What’s Wrong With Christianity Today?

“In those days there was no king in Israel. Everyone did what was right in his own eyes.” – Judges 21:15

There are two kinds of mirrors: one, a standard mirror that accurately reflects what you look like and two, a funhouse mirror that reflects a distorted and haunting version. The key to interpreting and understanding the life and death of Samson is to see Judges 13-16 as a bit of both. Samson’s life accurately reflects the nation over which he serves as a judge for 20 years (Judges 15:20). Before his rise, God left the people to be overtaken; Judges 13:1 says, “the people of Israel again did what was evil in the sight of the Lord, so the Lord gave them into the hand of the Philistines for forty years.”

Apostasy is the word that best describes the days of the Judges when everyone “did what was right in his own eyes” (21:25). The Baker Encyclopedia of Psychology & Counseling says, “apostasy refers to the process of turning away from Christianity and from one’s relationship with God. It is considered an egregious sin (2 Peter 2:20–21), synonymous with falling away from the faith and rebellion.” (1)
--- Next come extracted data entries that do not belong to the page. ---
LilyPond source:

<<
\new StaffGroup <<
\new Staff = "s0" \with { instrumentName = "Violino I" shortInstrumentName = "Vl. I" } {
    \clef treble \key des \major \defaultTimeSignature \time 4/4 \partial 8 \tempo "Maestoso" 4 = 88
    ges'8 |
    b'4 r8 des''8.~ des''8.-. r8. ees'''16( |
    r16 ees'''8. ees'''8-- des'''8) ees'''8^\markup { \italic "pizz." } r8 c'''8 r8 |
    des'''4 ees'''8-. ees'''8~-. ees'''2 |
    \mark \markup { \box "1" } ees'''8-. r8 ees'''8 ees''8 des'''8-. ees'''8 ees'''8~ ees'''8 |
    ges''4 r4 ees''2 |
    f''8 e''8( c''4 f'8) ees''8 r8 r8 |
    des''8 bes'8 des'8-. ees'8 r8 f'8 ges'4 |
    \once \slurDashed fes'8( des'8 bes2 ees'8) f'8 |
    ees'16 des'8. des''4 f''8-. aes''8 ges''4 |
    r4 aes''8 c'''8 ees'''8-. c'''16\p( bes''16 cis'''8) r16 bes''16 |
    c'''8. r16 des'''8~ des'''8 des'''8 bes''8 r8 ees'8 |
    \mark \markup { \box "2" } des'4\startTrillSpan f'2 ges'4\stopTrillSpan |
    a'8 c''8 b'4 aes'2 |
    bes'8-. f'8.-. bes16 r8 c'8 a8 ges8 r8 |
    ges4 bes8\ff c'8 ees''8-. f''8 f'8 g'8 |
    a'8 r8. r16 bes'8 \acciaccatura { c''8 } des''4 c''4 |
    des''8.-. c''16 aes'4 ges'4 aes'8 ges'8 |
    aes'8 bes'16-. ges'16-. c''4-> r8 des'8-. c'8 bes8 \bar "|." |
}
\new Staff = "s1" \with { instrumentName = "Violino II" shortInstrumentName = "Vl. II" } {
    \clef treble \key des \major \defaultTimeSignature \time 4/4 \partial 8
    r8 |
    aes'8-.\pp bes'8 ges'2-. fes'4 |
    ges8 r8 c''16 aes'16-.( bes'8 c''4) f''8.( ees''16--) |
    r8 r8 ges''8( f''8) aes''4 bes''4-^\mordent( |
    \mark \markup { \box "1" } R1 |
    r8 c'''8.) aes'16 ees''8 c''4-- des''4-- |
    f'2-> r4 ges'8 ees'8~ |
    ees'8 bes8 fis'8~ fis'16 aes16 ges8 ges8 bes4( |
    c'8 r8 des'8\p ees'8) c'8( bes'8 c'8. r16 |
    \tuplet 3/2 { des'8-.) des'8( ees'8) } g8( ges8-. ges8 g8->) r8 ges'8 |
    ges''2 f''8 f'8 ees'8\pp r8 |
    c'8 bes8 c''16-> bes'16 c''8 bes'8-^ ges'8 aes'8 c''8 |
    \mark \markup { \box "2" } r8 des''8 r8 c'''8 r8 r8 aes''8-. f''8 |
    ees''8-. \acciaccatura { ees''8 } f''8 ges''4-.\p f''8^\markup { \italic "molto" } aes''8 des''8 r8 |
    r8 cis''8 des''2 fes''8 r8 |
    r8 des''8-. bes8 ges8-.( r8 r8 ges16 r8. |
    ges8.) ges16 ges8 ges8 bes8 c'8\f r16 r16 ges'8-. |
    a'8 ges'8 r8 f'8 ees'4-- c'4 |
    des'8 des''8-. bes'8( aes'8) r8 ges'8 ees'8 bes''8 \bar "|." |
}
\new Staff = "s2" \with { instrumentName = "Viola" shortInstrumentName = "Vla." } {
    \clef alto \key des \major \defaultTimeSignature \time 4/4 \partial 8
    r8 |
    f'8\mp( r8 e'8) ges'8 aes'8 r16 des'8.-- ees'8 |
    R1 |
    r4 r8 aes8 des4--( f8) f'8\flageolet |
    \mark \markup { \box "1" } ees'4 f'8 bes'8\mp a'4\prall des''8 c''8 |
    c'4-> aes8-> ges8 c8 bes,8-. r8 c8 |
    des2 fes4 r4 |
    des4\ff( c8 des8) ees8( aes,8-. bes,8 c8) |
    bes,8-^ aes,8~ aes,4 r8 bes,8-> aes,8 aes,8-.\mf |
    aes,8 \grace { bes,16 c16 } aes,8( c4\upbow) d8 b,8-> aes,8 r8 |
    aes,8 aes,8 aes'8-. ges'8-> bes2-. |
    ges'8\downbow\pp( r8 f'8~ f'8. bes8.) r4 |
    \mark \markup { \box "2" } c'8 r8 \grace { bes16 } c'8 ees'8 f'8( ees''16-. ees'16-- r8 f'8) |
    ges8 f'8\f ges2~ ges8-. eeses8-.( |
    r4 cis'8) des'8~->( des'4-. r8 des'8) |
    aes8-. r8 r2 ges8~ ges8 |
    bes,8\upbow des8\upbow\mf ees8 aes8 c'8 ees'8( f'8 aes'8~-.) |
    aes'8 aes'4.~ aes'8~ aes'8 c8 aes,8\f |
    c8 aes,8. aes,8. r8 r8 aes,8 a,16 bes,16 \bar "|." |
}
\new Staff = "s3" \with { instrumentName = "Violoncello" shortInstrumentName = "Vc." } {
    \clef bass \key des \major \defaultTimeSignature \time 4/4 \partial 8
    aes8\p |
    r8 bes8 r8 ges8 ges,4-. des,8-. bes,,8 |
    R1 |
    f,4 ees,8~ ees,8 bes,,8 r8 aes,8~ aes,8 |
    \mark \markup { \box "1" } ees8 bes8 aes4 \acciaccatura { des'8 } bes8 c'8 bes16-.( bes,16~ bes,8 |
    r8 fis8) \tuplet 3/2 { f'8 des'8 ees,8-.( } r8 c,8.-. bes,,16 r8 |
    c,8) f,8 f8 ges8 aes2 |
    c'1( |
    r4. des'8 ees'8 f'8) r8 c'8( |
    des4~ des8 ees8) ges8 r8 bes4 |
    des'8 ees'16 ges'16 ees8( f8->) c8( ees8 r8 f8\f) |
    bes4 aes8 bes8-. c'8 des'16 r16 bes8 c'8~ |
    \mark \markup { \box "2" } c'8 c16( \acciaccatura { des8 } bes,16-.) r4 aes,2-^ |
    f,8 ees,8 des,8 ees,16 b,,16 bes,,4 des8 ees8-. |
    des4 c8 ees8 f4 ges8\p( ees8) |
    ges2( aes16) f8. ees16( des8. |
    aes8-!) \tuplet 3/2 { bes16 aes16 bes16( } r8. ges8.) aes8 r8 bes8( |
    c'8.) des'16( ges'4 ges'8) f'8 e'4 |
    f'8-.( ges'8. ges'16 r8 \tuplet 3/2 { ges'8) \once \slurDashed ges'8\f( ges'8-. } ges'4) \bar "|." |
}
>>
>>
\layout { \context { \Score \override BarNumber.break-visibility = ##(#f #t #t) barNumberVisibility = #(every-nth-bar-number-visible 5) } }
It goes on to say, “Richard Baxter (1673/1990), one of the great Puritan pastors, discussed some signs of growing apostasy: when sin’s delights are continually greater than the pleasures of holiness; when repentance is put off; when legitimate admonitions of others are resisted; when sin becomes easy and conscience offers no argument; and when sin is mentally and verbally defended.” (2)

Apostasy is preceded by pluralism, also known as syncretism. This occurs by taking some of what God says, and some of what Satan says, and trying to combine them in your beliefs or behavior. An example would be quoting, out of context, the Bible verses about loving your neighbor and not judging others while ignoring everything the Bible also says about sex, gender, sexuality, and marriage, to justify living a promiscuous life as a progressive “Christian.”

A Bible dictionary says:

The Samson narrative reveals the theological concern of the book of Judges as a whole: Israel’s apostasy…The Samson cycle embeds that apostasy in the person of Samson, reflecting the spiritual disintegration of Israel throughout the book. Samson’s flirtation with Philistines reflects the broader contamination and consequences experienced by Israel whenever it accommodated pluralism… (3)

The sins of Samson and the people he led consisted primarily of corrupt sexuality driven by counterfeit spirituality, as in our own day. If there were a book of the Bible that captured the cultural morality of the current Western world, Judges would be a leading candidate.

In today’s culture, where are you seeing syncretism at work? 

1.    E. L. Johnson, “Apostasy,” ed. David G. Benner and Peter C. Hill, Baker Encyclopedia of Psychology & Counseling, Baker Reference Library (Grand Rapids, MI: Baker Books, 1999), 91.

2.    Ibid., 92.

3.    Rob Fleenor, “Samson the Judge, Critical Issues,” op. cit.